Well I have no obligation to be familiar with the entire history of DF and this community. It may be interesting trivia but nothing essential. I am becoming aware of the fact that this is probably not the first attempt of someone to implement the formula. And you seem to have had some negative experiences before. That is unfortunate and may color your expectations of other future attempts. What is essential is that I am aware of DF and Stonesense.
But don't be surprised at the hostility you can get, because you basically launched yourself with no real grasp of how this looks to parts of the DF community.
I think you could have presented yourself much the same way, and gotten a much better reaction, if you'd taken the time to make some original, tangible content instead of using short cuts.
The interesting bit is that I did not launch myself and did not present myself to the community. There was no official launch. There wasn’t even an announcement regarding the new project. I was not at that stage yet. But the Internet has its own will and has yanked me from the comfort of my developer position and forced me to present myself prematurely. For all intents and purposes, I had just a development blog where I was documenting my progress and a few tools to track that. But I do care about what the community thinks and that is why I got involved here.
Like, have you even talked with Toady? You don't have to, no one's making you. But that would be the professional thing to do. Just a friendly "Hey, love your work, doing my own thing, ect...." To find out how he actually feels about what you're doing. The fact this thread was a mystery to you means you probably didn't.

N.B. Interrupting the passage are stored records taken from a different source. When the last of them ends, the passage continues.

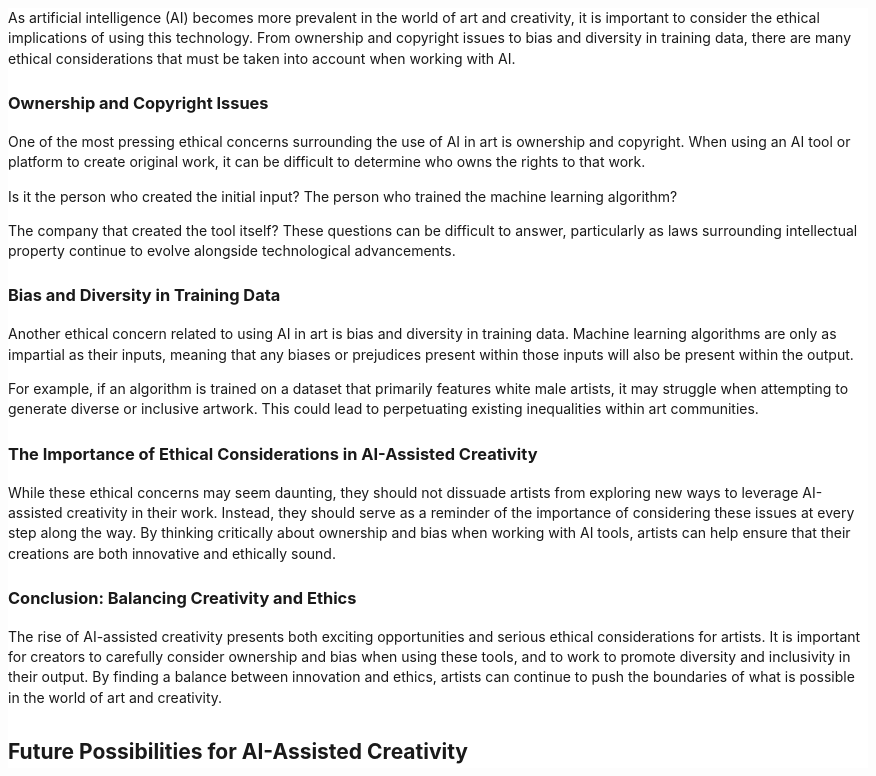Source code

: As artificial intelligence (AI) becomes more prevalent in the world of art and creativity, it is important to consider the ethical implications of using this technology. From ownership and copyright issues to bias and diversity in training data, there are many ethical considerations that must be taken into account when working with AI.


### **Ownership and Copyright Issues**

One of the most pressing ethical concerns surrounding the use of AI in art is ownership and copyright. When using an AI tool or platform to create original work, it can be difficult to determine who owns the rights to that work.

Is it the person who created the initial input? The person who trained the machine learning algorithm?

The company that created the tool itself? These questions can be difficult to answer, particularly as laws surrounding intellectual property continue to evolve alongside technological advancements.


### **Bias and Diversity in Training Data**

Another ethical concern related to using AI in art is bias and diversity in training data. Machine learning algorithms are only as impartial as their inputs, meaning that any biases or prejudices present within those inputs will also be present within the output.

For example, if an algorithm is trained on a dataset that primarily features white male artists, it may struggle when attempting to generate diverse or inclusive artwork. This could lead to perpetuating existing inequalities within art communities.


### **The Importance of Ethical Considerations in AI-Assisted Creativity**

While these ethical concerns may seem daunting, they should not dissuade artists from exploring new ways to leverage AI-assisted creativity in their work. Instead, they should serve as a reminder of the importance of considering these issues at every step along the way. By thinking critically about ownership and bias when working with AI tools, artists can help ensure that their creations are both innovative and ethically sound.


### **Conclusion: Balancing Creativity and Ethics**

The rise of AI-assisted creativity presents both exciting opportunities and serious ethical considerations for artists. It is important for creators to carefully consider ownership and bias when using these tools, and to work to promote diversity and inclusivity in their output. By finding a balance between innovation and ethics, artists can continue to push the boundaries of what is possible in the world of art and creativity.


## **Future Possibilities for AI-Assisted Creativity**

No, and I have no intention to contact him at this moment. I am sure he is busy and doesn’t like to be bothered by random people. Especially if those people have things to say that can be interpreted at first glance as “I am making my own DF”. A good time for contacting would be after I decided on the release schedule and a few weeks before going public. There is always the risk of me abandoning this project for something cooler and more challenging technically. If the project gets to a stage close to releasable, that risk is practically zero.
Second, I can understand the placeholders. Of course you're going to change it later. It just... seems a bit strange to to use these particular placeholders. While it gives flavor to the world, whereas saying "Mushroom Plant" might not be as good as "Plump Helmet", it still bothers me. It's like making a game about an Italian Plumber named Mario who uses Fire Flowers and jumps on Goombas. It's not Super Mario Bros, and could even be a strategy game, but the use of names is just very uncanny.
The problem is that a lot of people cannot put themselves in the mind set of an engine developer. Using DF data is not just a good idea. It is the best and most pragmatic one. While you may see DF as a game, computers and more precisely my engine sees it as a giant set of verified test data. Some technology out there offers official test cases, like Unicode and SVG to name a few. And so does the “civ simulation with dwarves genre” with DF.
And while it is obvious and I have always admitted that some items, like plants, are directly taken from DF, it is not their name that makes them a borrowed item. The engine does not care about names. The reason why my plump helmets are the same as DF’s plump helmets is because they have the same properties. They are both purple underground mushrooms that grow fast in all seasons and can be brewed. Names only scratch the surface and are largely inconsequential.
i'm betting when dwarvesh's project is released, df will have moved a few steps toward procedurally generated content, and will no longer have any stock plants, making dwarvesh's the only game featuring plump helmets(if he ends up including them as a reference)
Actually, I have this idea lined up for a “Total chaos” mode. I thought it would be fun to add it and it would take the game back to more rogue-like roots. When activating this mode a huge warning would pop up because there is no way to balance it. The idea is to randomize both item looks and properties. You may very well wind up with a world where your previous source of food is now poisonous. And you have no way to determine the properties of items except the experimental one. Obviously, such a niche feature will be at the end of the development cycle if ever.